**RECORD EXTRACTS**
--- START ---

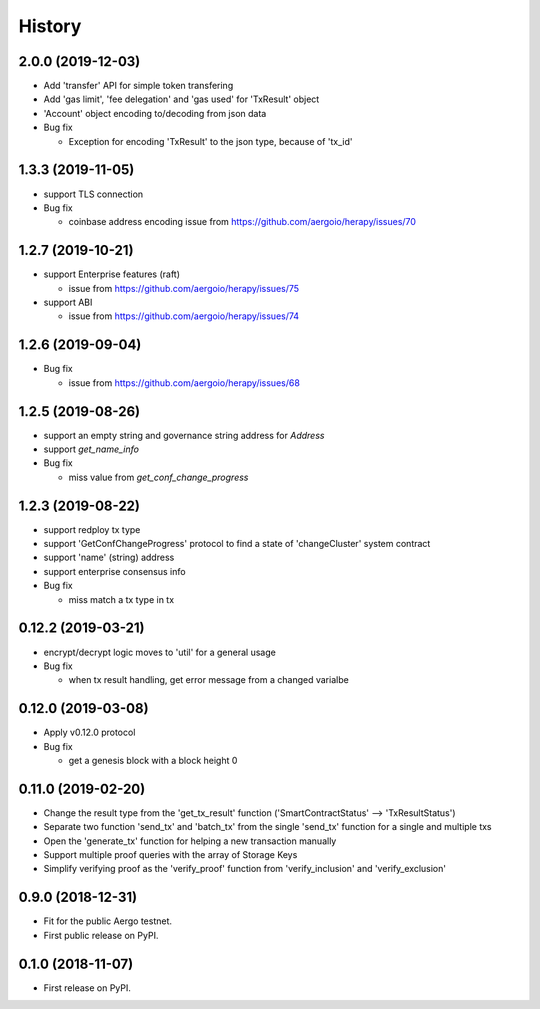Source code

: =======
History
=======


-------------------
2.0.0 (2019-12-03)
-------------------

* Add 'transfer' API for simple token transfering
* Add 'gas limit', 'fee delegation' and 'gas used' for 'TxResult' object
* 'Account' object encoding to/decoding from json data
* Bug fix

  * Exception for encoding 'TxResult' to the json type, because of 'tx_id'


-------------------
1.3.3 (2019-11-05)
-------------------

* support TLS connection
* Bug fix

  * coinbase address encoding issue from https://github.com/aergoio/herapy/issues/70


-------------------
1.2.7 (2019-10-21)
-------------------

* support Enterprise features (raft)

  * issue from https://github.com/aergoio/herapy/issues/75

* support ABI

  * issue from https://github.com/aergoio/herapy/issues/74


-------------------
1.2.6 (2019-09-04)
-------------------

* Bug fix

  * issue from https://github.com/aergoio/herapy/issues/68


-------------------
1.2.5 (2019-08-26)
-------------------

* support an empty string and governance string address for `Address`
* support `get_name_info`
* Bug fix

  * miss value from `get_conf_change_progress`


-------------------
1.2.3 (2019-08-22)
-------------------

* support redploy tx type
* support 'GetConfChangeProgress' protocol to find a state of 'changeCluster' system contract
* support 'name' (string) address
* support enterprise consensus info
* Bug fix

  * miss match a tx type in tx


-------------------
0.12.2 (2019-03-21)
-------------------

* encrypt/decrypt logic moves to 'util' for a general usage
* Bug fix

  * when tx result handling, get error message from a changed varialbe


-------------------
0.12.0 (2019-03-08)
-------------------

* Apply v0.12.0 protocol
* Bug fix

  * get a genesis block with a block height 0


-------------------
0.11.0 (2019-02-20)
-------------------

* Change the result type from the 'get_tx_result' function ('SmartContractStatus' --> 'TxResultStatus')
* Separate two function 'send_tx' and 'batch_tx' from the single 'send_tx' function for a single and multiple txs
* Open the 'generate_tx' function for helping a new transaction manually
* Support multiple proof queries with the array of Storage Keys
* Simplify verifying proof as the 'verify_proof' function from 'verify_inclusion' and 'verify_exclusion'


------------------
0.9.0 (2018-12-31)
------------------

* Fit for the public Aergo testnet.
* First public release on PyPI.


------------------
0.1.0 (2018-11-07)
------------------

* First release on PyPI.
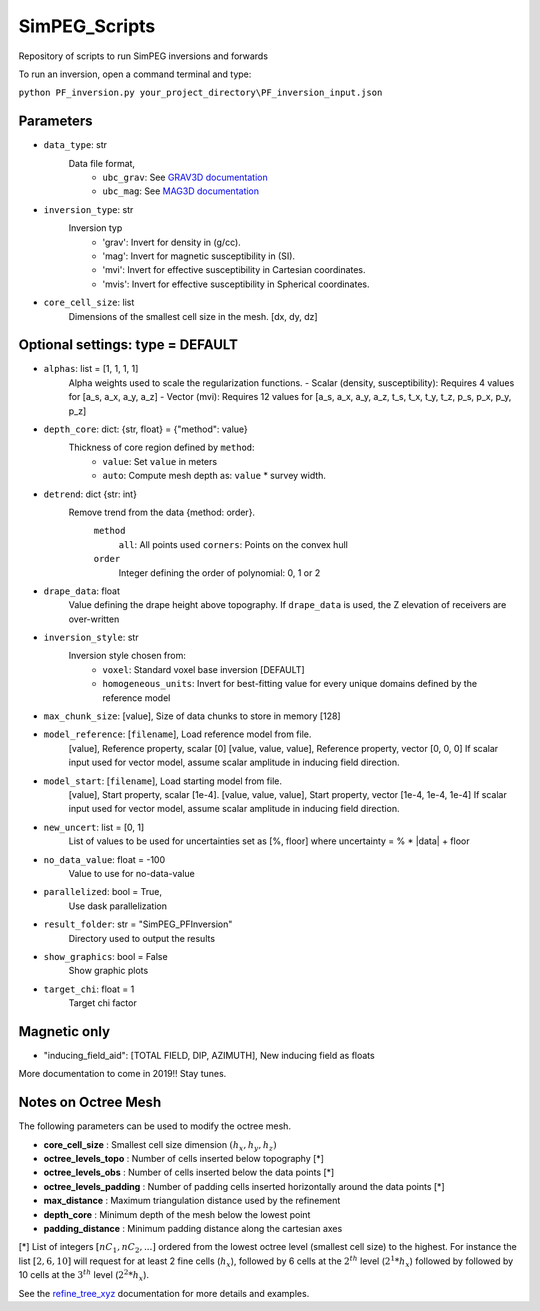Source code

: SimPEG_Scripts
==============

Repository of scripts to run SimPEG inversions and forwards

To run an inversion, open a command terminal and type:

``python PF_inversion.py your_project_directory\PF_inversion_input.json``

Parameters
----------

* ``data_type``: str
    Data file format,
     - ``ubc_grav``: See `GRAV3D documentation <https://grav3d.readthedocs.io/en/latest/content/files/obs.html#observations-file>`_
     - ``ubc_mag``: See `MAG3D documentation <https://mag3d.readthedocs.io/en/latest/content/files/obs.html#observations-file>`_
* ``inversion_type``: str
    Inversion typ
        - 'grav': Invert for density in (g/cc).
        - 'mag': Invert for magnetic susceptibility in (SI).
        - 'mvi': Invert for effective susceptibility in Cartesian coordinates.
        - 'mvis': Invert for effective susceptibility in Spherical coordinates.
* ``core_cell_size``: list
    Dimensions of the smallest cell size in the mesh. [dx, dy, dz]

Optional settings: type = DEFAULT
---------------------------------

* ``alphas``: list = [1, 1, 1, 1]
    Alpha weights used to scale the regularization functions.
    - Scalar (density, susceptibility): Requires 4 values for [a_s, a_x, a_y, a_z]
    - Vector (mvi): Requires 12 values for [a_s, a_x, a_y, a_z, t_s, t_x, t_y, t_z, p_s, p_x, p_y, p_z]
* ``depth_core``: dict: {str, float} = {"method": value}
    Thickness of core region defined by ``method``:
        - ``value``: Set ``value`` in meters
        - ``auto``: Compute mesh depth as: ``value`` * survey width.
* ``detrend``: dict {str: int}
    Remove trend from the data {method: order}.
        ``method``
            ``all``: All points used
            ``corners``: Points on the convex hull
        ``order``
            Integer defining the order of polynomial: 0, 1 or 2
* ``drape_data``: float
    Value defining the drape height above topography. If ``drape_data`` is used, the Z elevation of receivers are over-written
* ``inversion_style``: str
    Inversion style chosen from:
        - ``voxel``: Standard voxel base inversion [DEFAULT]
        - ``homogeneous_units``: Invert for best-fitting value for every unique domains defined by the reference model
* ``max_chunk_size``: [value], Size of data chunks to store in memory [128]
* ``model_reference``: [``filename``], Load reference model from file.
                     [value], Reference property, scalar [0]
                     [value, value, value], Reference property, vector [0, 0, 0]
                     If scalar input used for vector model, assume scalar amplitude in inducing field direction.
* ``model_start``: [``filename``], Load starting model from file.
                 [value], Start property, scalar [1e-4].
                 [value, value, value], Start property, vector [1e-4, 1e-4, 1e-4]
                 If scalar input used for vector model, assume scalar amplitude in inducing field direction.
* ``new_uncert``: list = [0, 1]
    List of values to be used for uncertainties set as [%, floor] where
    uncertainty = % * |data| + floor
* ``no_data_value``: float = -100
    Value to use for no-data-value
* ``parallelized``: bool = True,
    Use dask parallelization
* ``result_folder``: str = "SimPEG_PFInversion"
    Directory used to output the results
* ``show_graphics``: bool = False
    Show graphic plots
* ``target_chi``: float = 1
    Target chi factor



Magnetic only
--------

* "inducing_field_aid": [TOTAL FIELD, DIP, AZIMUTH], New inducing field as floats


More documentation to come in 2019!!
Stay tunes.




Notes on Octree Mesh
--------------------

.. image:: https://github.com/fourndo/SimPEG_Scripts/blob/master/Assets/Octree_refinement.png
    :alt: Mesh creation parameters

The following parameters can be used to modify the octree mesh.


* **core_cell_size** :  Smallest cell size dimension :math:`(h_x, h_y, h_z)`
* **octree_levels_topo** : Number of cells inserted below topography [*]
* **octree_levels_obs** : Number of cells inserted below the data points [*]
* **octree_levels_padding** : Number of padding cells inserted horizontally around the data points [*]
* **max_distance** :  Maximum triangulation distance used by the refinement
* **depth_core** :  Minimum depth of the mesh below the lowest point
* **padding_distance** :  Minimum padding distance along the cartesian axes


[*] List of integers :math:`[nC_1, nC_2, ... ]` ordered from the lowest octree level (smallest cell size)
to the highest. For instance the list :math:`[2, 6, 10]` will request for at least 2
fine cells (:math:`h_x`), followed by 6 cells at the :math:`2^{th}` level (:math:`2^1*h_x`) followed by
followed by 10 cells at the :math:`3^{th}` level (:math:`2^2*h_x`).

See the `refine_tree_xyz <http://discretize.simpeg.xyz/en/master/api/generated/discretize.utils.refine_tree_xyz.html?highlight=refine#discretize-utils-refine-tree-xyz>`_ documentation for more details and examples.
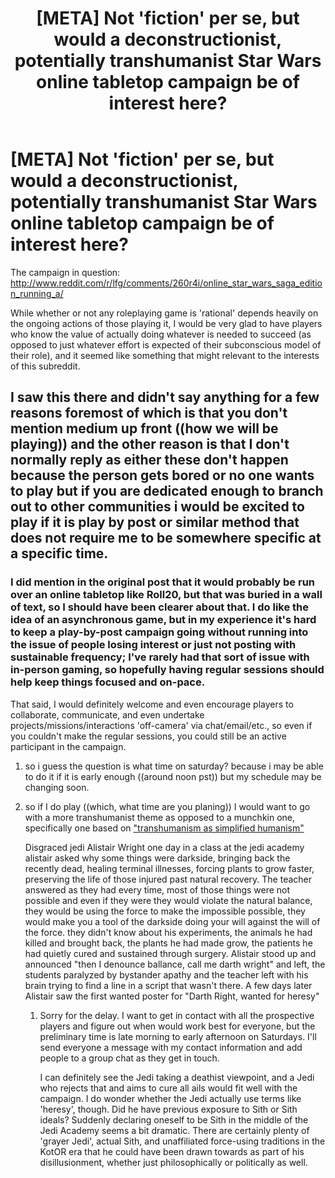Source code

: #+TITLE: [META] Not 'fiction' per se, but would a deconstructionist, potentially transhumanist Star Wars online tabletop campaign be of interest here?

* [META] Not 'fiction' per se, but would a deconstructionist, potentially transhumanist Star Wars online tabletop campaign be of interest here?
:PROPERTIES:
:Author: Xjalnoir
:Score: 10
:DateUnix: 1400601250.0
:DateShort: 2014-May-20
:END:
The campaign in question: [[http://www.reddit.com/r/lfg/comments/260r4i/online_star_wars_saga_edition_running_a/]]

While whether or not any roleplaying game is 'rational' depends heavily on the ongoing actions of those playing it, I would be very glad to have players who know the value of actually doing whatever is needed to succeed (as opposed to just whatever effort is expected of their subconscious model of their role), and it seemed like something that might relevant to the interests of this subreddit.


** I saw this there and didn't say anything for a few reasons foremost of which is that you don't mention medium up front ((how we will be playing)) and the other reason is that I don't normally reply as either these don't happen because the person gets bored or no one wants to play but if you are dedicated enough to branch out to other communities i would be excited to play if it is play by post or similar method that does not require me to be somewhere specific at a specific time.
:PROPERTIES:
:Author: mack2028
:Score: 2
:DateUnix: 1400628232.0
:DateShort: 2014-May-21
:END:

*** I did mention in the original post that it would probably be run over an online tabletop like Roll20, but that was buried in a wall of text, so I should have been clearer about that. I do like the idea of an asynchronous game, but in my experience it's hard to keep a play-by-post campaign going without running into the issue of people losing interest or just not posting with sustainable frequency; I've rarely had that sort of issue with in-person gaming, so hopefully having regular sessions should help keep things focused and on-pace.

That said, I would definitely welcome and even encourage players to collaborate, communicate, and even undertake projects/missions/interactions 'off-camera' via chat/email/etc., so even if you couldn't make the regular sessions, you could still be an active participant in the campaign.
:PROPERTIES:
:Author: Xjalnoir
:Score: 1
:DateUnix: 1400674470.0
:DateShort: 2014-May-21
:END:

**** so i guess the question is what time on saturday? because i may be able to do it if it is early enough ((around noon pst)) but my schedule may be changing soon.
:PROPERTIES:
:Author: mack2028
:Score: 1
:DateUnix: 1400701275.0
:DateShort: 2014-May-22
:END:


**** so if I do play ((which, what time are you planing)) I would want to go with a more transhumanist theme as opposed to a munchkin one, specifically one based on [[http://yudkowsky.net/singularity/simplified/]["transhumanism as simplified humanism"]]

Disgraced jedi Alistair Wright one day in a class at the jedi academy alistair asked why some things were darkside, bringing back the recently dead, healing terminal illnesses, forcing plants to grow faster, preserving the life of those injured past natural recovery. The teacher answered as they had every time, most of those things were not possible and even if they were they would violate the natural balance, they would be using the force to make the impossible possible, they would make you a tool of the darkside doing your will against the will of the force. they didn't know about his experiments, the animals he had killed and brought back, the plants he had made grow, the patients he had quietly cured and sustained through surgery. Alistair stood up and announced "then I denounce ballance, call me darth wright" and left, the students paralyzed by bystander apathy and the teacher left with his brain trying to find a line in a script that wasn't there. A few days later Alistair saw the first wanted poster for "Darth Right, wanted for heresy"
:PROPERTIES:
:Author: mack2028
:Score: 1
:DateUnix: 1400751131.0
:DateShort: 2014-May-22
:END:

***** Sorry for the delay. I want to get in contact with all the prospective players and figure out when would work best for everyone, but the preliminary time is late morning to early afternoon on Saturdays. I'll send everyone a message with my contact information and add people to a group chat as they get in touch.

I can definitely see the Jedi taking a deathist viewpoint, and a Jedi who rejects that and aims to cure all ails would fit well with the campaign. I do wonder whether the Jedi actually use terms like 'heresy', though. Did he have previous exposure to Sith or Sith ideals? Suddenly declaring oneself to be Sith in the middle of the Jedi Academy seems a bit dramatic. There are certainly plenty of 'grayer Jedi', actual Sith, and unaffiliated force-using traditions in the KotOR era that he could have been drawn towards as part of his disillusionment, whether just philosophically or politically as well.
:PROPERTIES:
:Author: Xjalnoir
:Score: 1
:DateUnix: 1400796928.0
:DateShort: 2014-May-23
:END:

--- END ---

**TASK OBJECTIVE**
In the material above, find the line containing "bool = False" and the line containing "Notes on Octree Mesh", then write out exactly those two lines and every line between them, and nothing more.

**RESULT OF THIS EXERCISE**
* ``show_graphics``: bool = False
    Show graphic plots
* ``target_chi``: float = 1
    Target chi factor



Magnetic only
--------

* "inducing_field_aid": [TOTAL FIELD, DIP, AZIMUTH], New inducing field as floats


More documentation to come in 2019!!
Stay tunes.




Notes on Octree Mesh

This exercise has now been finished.